Extract provided:
By these circumstances, I have been saved from the curse of wealth, and it is probably just as well, because hermits are not supposed to live in comfort and ease. I had no idea just how painful and inconvenient it would be, but I am gradually, over the years, learning to accept it.

The beauty of what I initially imagined my spiritual retirement would be composed has been replaced by stark and sometimes ugly reality, however. For instance, the giant construction project of my apartment complex has me living in previously unimagined unsightliness.





Both my environment AND my body have become problems in old age. Speaking from the viewpoint of being stuck in a body that does not work well, the time it takes to do anything has multiplied in a ridiculous fashion, and I am unable to hire anyone to relieve me of the manual labors. None of the agencies that the insurance would pay to care for me have been able to supply the necessary personnel. The chaos that these non-religious strangers bring to the hermitage ends up disrupting the atmosphere so badly that I have just decided to dispense with trying to find someone. Instead, I have decided to opt for holy obedience.

Merriam Webster has a lovely definition of obedience. It is, "a readiness or willingness to accept or adapt to a given circumstance." I know that my circumstances are willed or allowed by God Himself, and by welcoming whatever He gives me, I am in union with Him, which is the greatest beauty there is!

Having recently come to terms with the necessity of giving up my previous ambitious imaginings of how the hermit life would look on the outside, I am feeling some measure of relief, in addition to the delights of communing with the Lord internally. This marks the end of a long internal struggle which allows me to create an alternative vision of the remainder of my life, from age 72 onwards.

I needed to decide how to adapt to my body's relative inability to adhere to a schedule of activities. Somehow, I had to adjust myself to be more flexible in response to its unreliable periods of ability, while at the same time adhering to the spirit of the hermit life.

As soon as the apartment complex where I have lived for the last 22 years has finished this enormous construction project in which I am entombed, I intend to do a massive overhaul and removal of everything that is not absolutely needed, so that the beauty of simplicity replaces the chaos.

Tasks to complete:
1. Decide whether each statement agrees with the passage about hermit life, answering yes or no and quoting the words of the passage that decide it: (a) The writer has lived in the same apartment complex for 22 years. (b) An agency paid by insurance supplied a caregiver who suited the hermitage. (c) The writer plans to remove unneeded belongings before the construction project is finished.
2. Quote every sentence in the passage about hermit life that contains the word "beauty."

Rows:
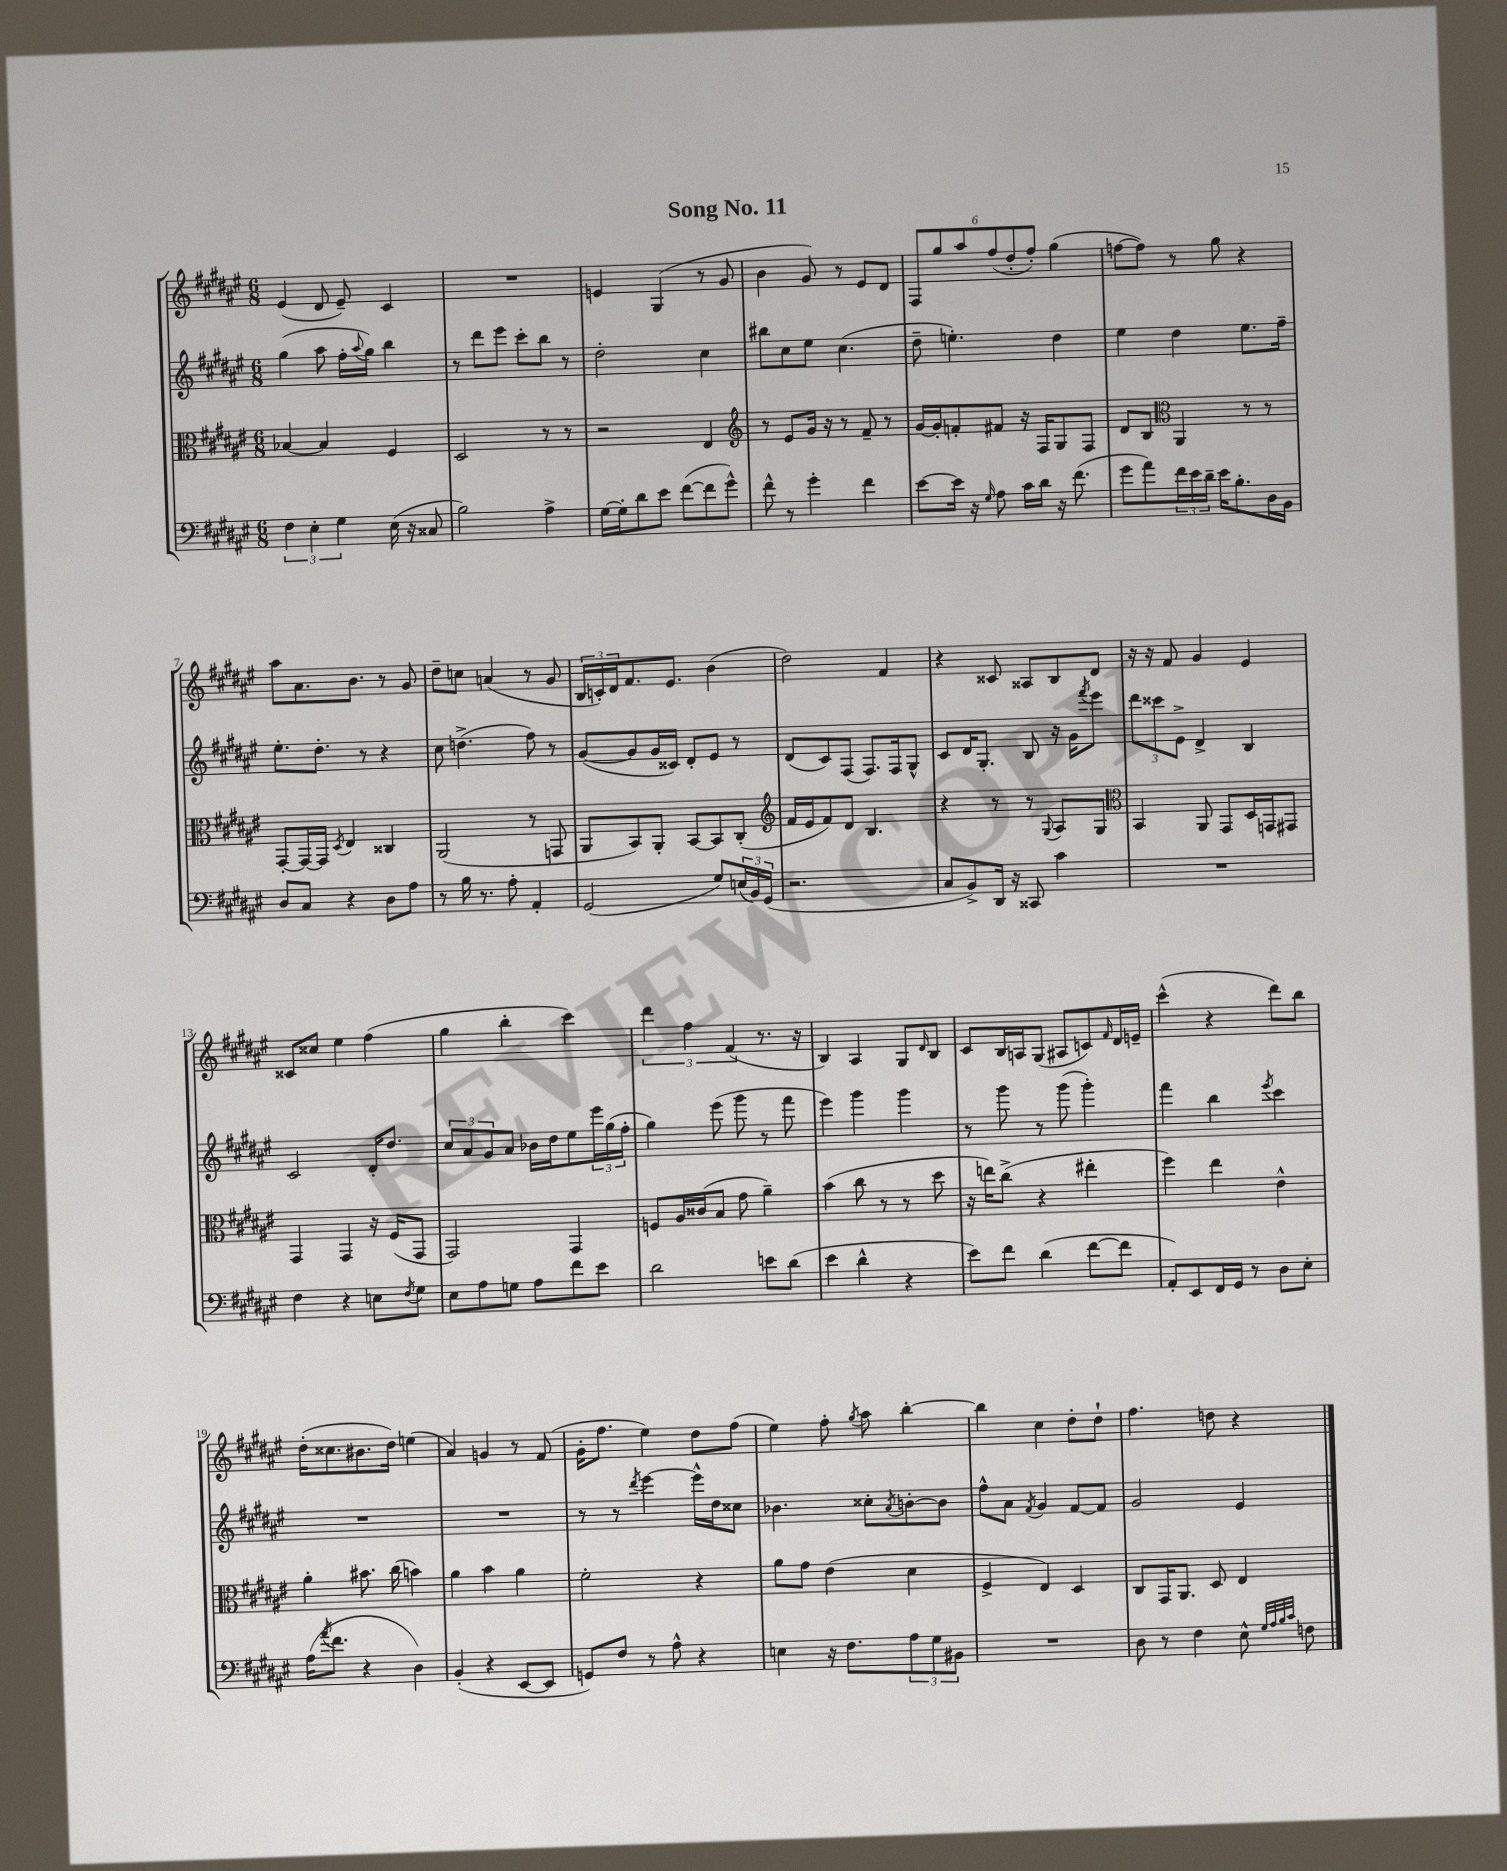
\header { title = "Song No. 11" }
<<
\new StaffGroup <<
\new Staff = "s0" {
    \clef treble \key fis \major \numericTimeSignature \time 6/8
    eis'4( dis'8 eis'8--) cis'4 |
    R2. |
    e'4 gis4( r8 gis'8 |
    b'4 gis'8) r8 eis'8 dis'8 |
    \tuplet 6/4 { fis8 gis''8 ais''8 fis''8( dis''8-. fis''8-.) } gis''4( |
    f''8~ f''8) r8 gis''8 r4 |
    ais''8 ais'8. b'8. r8 gis'8 |
    dis''8-- c''8 a'4( r8 gis'8 |
    \tuplet 3/2 { b16 c'16-.) dis'16 } fis'8. eis'8. b'4( |
    dis''2) fis'4 |
    r4 cisis'8 aisis8 b8 dis'8 |
    r16 r16 fis'8 gis'4 eis'4 |
    cisis'8 cisis''8 eis''4 fis''4( |
    gis''4 b''4-. cis'''4) |
    \tuplet 3/2 { dis'''4 fis''4 fis'4( } r8. r16 |
    b4) ais4 gis8 \grace { dis'16 } b8 |
    cis'8 b16 a16 gis8( ais8 c'8) \grace { fis'16 } dis'16 e'16-- |
    cis'''4-^( r4 dis'''8) b''8 |
    dis''16-.( cisis''8. bis'8. dis''16) e''4( |
    ais'4) g'4 r8 fis'8( |
    gis'16-. fis''8. eis''4) dis''8 fis''8( |
    eis''4) fis''8-. \acciaccatura { gis''8 } ais''8 b''4~-. |
    b''4 cis''4 dis''8-. dis''8-! |
    fis''4. d''8 r4 \bar "|." |
}
\new Staff = "s1" {
    \clef treble \key fis \major \numericTimeSignature \time 6/8
    gis''4( ais''8 fis''16-. \appoggiatura { ais''8 } gis''16) b''4 |
    r8 dis'''8 eis'''8 cis'''8-. b''8 r8 |
    dis''2-. cis''4 |
    bis''8 cis''8 eis''8 cis''4.( |
    dis''8-- e''4.-.) dis''4 |
    eis''4 dis''4 eis''8. fis''16-- |
    eis''8.-. dis''8.-. r8 r4 |
    cis''8 d''4.->( fis''8) r8 |
    gis'8~( gis'8 gis'16 cisis'16) dis'8-. eis'8 r8 |
    dis'8( cis'8) fis8( fis8.) fis16 gis8-^ |
    cis'8 dis'16 gis8.-. b8 r16 gis'16 \acciaccatura { fis'''8 } eis'''8 |
    \tuplet 3/2 { dis'''8 cisis'''8 eis'8-> } dis'4-> b4 |
    cis'2 dis'16-. dis''8. |
    \tuplet 3/2 { cis''8 ais'8 gis'8 } ais'8 bes'16 dis''16 eis''8 \tuplet 3/2 { eis'''16 gis''16( fis''16-. } |
    gis''4) eis'''8( gis'''8 r8 fis'''8 |
    eis'''4) gis'''4 gis'''4 |
    r8 gis'''8 r8 gis'''8( gis'''4-.) |
    fis'''4 b''4 \acciaccatura { eis'''8 } cis'''4 |
    R2. |
    R2. |
    r8 r8 \acciaccatura { dis'''8 } eis'''4~ eis'''16-^ dis''16 cisis''8 |
    bes'4. cisis''8-. \acciaccatura { ais'8 } b'8~-. b'8 |
    fis''8-^ ais'8 \acciaccatura { fis'8 } gis'4 fis'8~ fis'8 |
    gis'2 eis'4 \bar "|." |
}
\new Staff = "s2" {
    \clef alto \key fis \major \numericTimeSignature \time 6/8
    bes4~ bes4 fis4 |
    dis2 r8 r8 |
    r2 eis4 |
    \clef treble r8 eis'8 gis'16 r16 r8 fis'8-- r8 |
    gis'16~ gis'16-. f'8-. fis'8 r16 fis16 gis8 fis8 |
    dis'8 b8 \clef alto ais,4 r8 r8 |
    gis,8~-. gis,16~ gis,16 \acciaccatura { dis8 } eis4 cisis4 |
    ais,2( r8 g,8 |
    ais,8 b,8) ais,8-. b,8~ b,8 cis8-.( |
    \clef treble fis'16 eis'16 fis'8) dis'8 b4. |
    r4 r8 r8 \appoggiatura { gis8 } ais8 gis8 |
    \clef alto b,4 ais,8 gis,8 dis16 g,16 gis,8 |
    gis,4 gis,4 r16 fis16( gis,8 |
    gis,2) gis,4 |
    f8 ais16 cisis'16( b8 gis'8 ais'4--) |
    b'4( cis''8 r8 r8 dis''8 |
    r16 e''16) cis''8->( r4 eis''4-. |
    fis''4) eis''4 eis'4-^ |
    ais'4-. bis'8. cis''16( b'4) |
    ais'4 b'4 ais'4 |
    fis'2-. r4 |
    ais'8 gis'8 eis'4( dis'4 |
    fis4-> eis4) dis4 |
    cis8 gis,16 ais,8. dis8 eis4 \bar "|." |
}
\new Staff = "s3" {
    \clef bass \key fis \major \numericTimeSignature \time 6/8
    \tuplet 3/2 { fis4 eis4-. gis4 } eis16( r16 cisis8 |
    b2) ais4-> |
    gis16~ gis16-. dis'8 eis'8 fis'8~( fis'8 gis'8-^) |
    fis'8-^ r8 gis'4-. fis'4 |
    eis'8~ eis'16 r16 \grace { gis16 } ais8 cis'16 dis'16 r16 fis'8.( |
    gis'8 ais'8) \tuplet 3/2 { fis'16 eis'16 dis'16-- } eis'16 b8.-. dis16 b,16 |
    dis8 cis8 r4 dis8 ais8 |
    r8 b16 r8. ais8-. ais,4-. |
    gis,2( gis8) \tuplet 3/2 { e16( b,16) gis,16( } |
    r2. |
    cis8 b,8->) dis,16 r16 cisis,8 cis'4 |
    R2. |
    fis4 r4 e8 \acciaccatura { fis8 } gis8 |
    eis8 ais8 g8 ais8 fis'8 eis'8 |
    dis'2 e'8 dis'8( |
    eis'4 dis'4-^ r4 |
    eis'8) fis'8 dis'4( fis'8~ fis'8 |
    ais,8-.) eis,8 fis,16 gis,16 r8 dis8 eis8-. |
    ais16( \acciaccatura { ais'8 } fis'8. r4 dis4) |
    b,4-.( r4 eis,8~ eis,8 |
    g,8) fis8 r8 ais8-^ r4 |
    e4 r16 fis8. \tuplet 3/2 { ais8 gis8 bis,8 } |
    R2. |
    dis8 r8 fis4 eis8-^ \grace { gis32 ais32 b32 cis'32 } f8 \bar "|." |
}
>>
>>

Responses to the tasks:
1.
(a) Yes: "the apartment complex where I have lived for the last 22 years"
(b) No: "None of the agencies that the insurance would pay to care for me have been able to supply the necessary personnel."
(c) No: "As soon as the apartment complex where I have lived for the last 22 years has finished this enormous construction project in which I am entombed, I intend to do a massive overhaul and removal of everything that is not absolutely needed"

2.
1. "The beauty of what I initially imagined my spiritual retirement would be composed has been replaced by stark and sometimes ugly reality, however."
2. "I know that my circumstances are willed or allowed by God Himself, and by welcoming whatever He gives me, I am in union with Him, which is the greatest beauty there is!"
3. "As soon as the apartment complex where I have lived for the last 22 years has finished this enormous construction project in which I am entombed, I intend to do a massive overhaul and removal of everything that is not absolutely needed, so that the beauty of simplicity replaces the chaos."